# 600W speaker box



## Uruk-Hai (Aug 31, 2008)

So last night I lucked into an awesome score through the local Freecycle. I thought I was just going to pick up some car speakers that I thought I could use for the haunt somehow. Turns out I got a Audiobahn Bandpass Subwoofer box. It looks like it's got 10" or 12" speakers and is rated for 600W. And the best part is I got it for free! Sweeeeet!! There's an amplifier (Kenwood I think) already mounted to the back so I just have to figure out some sort of 12V power supply and how to get the audio to it and I'm all set! I figure I'll run the thunder track for the thunder/lightning through it to really get the neighbourhood rumbling - even vibrate the house windows! 

It's going to be awesome!

Hector


PS... just 5 more days to get your haunt photos in for the 2012 Haunted Canada Calendar - so for any Canadian haunters reading this don't miss out!! Full details on my website.


----------



## Uruk-Hai (Aug 31, 2008)

I'll post some photos later as I get it set up by here's one so you can see what it looks like. Any advice on how to best power it and get my audio running would be appreciated. Thanks.


----------



## Raven's Hollow Cemetery (Jul 3, 2011)

Congrats on the freebie! As to your question of powering it. The best option (using the car audio amp) is a deep cycle marine battery, or a decent automotive battery of around 800-1000 CCA (cold cranking amps). You could use a smaller battery of 550-650 CCA, but it won't last the full evening without a helping hand. 

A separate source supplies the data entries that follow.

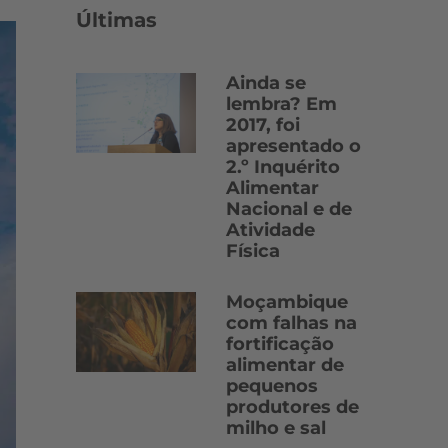
Últimas
Ainda se
lembra? Em
2017, foi
apresentado o
2.º Inquérito
Alimentar
Nacional e de
Atividade
Física
Moçambique
com falhas na
fortificação
alimentar de
pequenos
produtores de
milho e sal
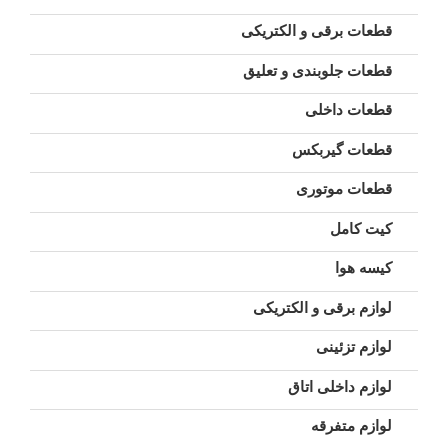
قطعات برقی و الکتریکی
قطعات جلوبندی و تعلیق
قطعات داخلی
قطعات گیربکس
قطعات موتوری
کیت کامل
کیسه هوا
لوازم برقی و الکتریکی
لوازم تزئینی
لوازم داخلی اتاق
لوازم متفرقه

Alternatively, with a smaller battery. You could supplement the power with a automotive battery charger that has an engine start setting of 60 amps or more. To assist with handling the deep transient notes. Though, I'd certainly consider putting a 100-140 cfm cooling fan on it if you decide to go that route as the engine start setting is not made for continuous duty. Therefore, additional cooling is a necessity.

Either route is much more cost effective than purchasing (even used) a DC power supply that will be capable of delivering 60 amps continuously (or greater depending on the efficiency of the amplifier).

Now, to my actual recommended course of action. Sell the amplifier, and get a 300 or 500 watt B.A.S.H. amplifier from Parts Express to power your rig. It's much more suited to the task, with no jerry rigging a temporary power supply just to make it work. Not to mention much safer. Did I mention cheap too? The 300w, which is very suited to the task is about $115, and the 500w is $189. I'd imagine you could nearly trade even if you sold the Kenwood in favor of the 300w model. Take a look for yourself and see what you think. 

http://www.parts-express.com/wizard...in&WebPage_ID=3&searchFilter=Bash+amp&x=0&y=0


----------



## Uruk-Hai (Aug 31, 2008)

Thanks for the advise Raven's Hollow! That sounds like a good (and safe!) option. I'll probably fire it up with a battery/charger just to see if it works and not blown out. Then I can either sell the amp like you suggest or sell the whole thing and get something that would be easier to set up. We'll see. Since I got it for free nothing lost either way.


----------



## Raven's Hollow Cemetery (Jul 3, 2011)

You're very welcome! Happy to be of service sir.


----------